== Material supplied

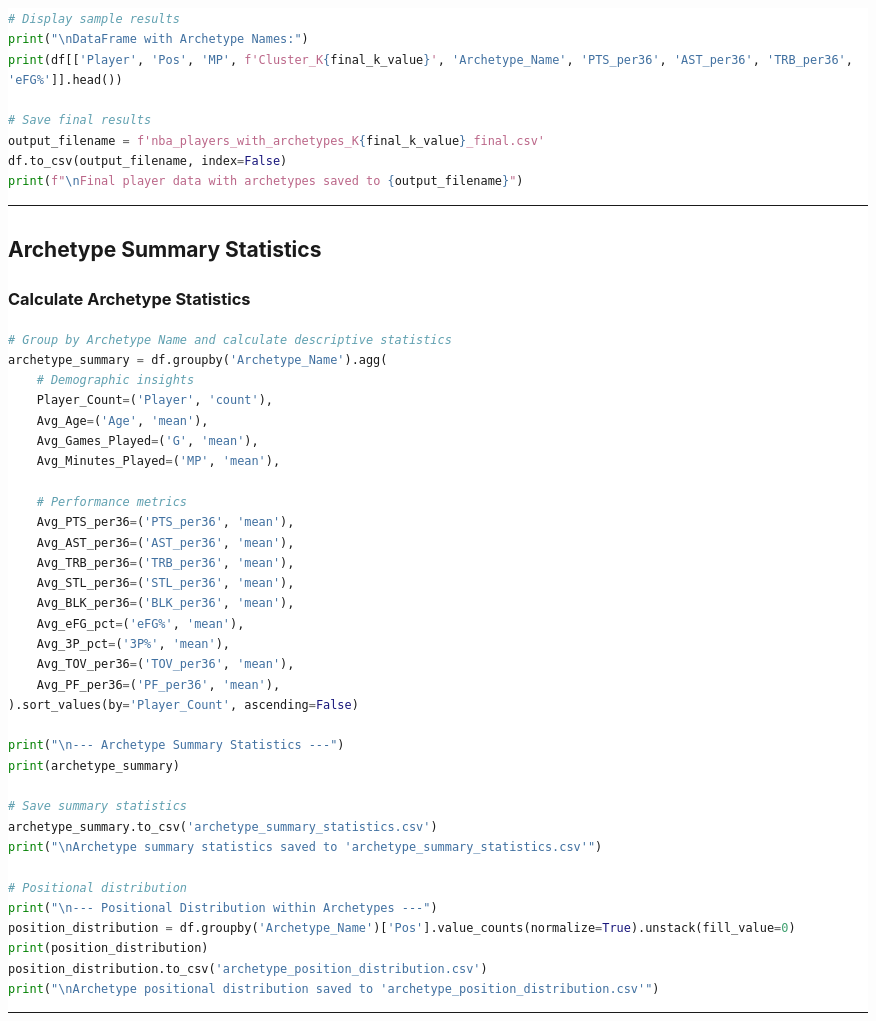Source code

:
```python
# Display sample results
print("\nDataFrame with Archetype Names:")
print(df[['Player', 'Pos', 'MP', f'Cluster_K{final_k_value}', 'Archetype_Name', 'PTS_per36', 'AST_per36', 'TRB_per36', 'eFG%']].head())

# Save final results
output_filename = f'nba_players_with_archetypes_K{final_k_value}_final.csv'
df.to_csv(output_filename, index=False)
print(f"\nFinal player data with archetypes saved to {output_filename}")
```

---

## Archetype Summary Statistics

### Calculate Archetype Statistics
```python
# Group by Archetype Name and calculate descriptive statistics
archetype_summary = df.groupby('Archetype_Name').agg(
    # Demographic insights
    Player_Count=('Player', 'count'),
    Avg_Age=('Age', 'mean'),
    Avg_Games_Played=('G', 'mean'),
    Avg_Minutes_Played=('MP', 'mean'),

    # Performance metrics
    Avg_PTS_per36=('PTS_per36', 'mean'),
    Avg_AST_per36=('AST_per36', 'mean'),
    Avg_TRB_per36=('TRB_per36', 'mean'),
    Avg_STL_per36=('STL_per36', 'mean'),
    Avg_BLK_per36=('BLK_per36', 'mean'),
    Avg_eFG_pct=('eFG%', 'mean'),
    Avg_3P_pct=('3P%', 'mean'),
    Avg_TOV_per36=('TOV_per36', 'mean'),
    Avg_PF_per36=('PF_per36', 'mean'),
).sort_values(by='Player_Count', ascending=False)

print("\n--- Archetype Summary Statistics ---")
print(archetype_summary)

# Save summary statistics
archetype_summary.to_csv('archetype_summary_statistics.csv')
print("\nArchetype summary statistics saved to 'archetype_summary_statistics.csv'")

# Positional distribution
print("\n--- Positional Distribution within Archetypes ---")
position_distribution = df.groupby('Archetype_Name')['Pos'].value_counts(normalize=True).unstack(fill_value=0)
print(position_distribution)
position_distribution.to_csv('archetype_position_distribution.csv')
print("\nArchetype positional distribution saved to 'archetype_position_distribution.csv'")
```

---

====
== Material supplied

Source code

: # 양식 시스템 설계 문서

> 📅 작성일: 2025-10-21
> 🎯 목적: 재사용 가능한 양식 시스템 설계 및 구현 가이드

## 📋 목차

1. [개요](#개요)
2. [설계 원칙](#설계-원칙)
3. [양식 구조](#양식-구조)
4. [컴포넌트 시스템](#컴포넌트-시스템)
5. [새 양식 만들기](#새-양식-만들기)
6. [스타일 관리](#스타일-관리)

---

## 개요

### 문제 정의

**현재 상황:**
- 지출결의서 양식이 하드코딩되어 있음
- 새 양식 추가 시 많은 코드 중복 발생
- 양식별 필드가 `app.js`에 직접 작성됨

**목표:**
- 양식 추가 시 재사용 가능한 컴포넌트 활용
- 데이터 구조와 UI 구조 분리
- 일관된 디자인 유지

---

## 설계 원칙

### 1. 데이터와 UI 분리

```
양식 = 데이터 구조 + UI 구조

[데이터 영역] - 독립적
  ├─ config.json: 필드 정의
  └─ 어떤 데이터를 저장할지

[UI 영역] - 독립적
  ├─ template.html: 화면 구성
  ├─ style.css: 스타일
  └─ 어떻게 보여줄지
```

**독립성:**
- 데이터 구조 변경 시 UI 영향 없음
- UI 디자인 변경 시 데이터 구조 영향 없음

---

====
== Material supplied

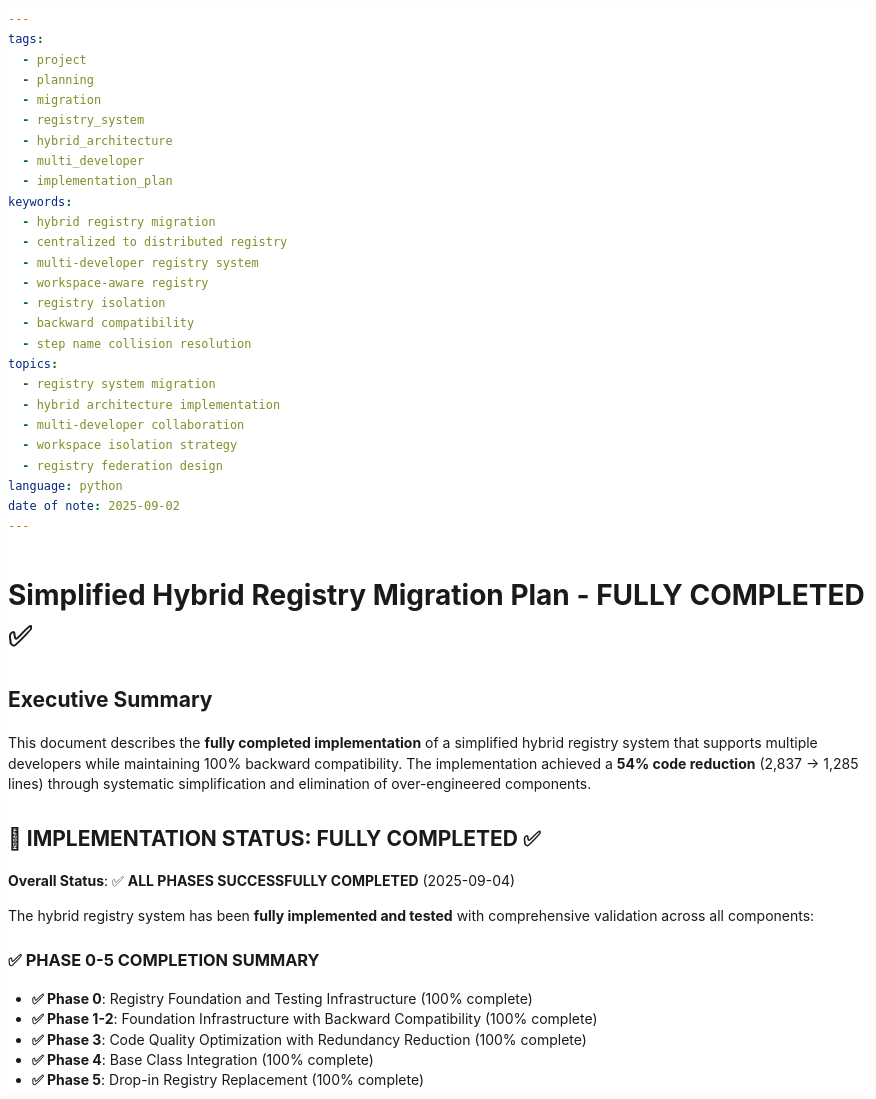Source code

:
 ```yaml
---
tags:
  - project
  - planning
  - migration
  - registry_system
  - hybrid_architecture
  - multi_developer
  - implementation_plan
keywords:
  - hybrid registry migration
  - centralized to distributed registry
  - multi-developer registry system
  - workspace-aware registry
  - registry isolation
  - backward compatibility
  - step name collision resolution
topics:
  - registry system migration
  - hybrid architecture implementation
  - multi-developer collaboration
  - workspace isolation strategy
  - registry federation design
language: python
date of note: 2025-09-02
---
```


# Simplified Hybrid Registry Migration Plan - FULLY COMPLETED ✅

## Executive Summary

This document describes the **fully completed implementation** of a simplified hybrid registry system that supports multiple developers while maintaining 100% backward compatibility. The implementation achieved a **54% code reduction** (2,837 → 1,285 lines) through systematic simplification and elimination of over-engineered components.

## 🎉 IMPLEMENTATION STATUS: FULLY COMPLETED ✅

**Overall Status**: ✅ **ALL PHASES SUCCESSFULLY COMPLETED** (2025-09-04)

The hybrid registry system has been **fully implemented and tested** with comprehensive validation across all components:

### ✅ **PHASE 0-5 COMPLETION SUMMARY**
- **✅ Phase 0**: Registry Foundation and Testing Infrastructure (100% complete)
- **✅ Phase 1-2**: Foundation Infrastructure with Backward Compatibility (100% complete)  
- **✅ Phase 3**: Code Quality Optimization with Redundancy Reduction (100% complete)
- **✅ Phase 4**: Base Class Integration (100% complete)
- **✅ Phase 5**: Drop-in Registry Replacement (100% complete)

====

**Your instructions:** Please show every line of the records that holds the word "groupby".

**Task output:**
archetype_summary = df.groupby('Archetype_Name').agg(
position_distribution = df.groupby('Archetype_Name')['Pos'].value_counts(normalize=True).unstack(fill_value=0)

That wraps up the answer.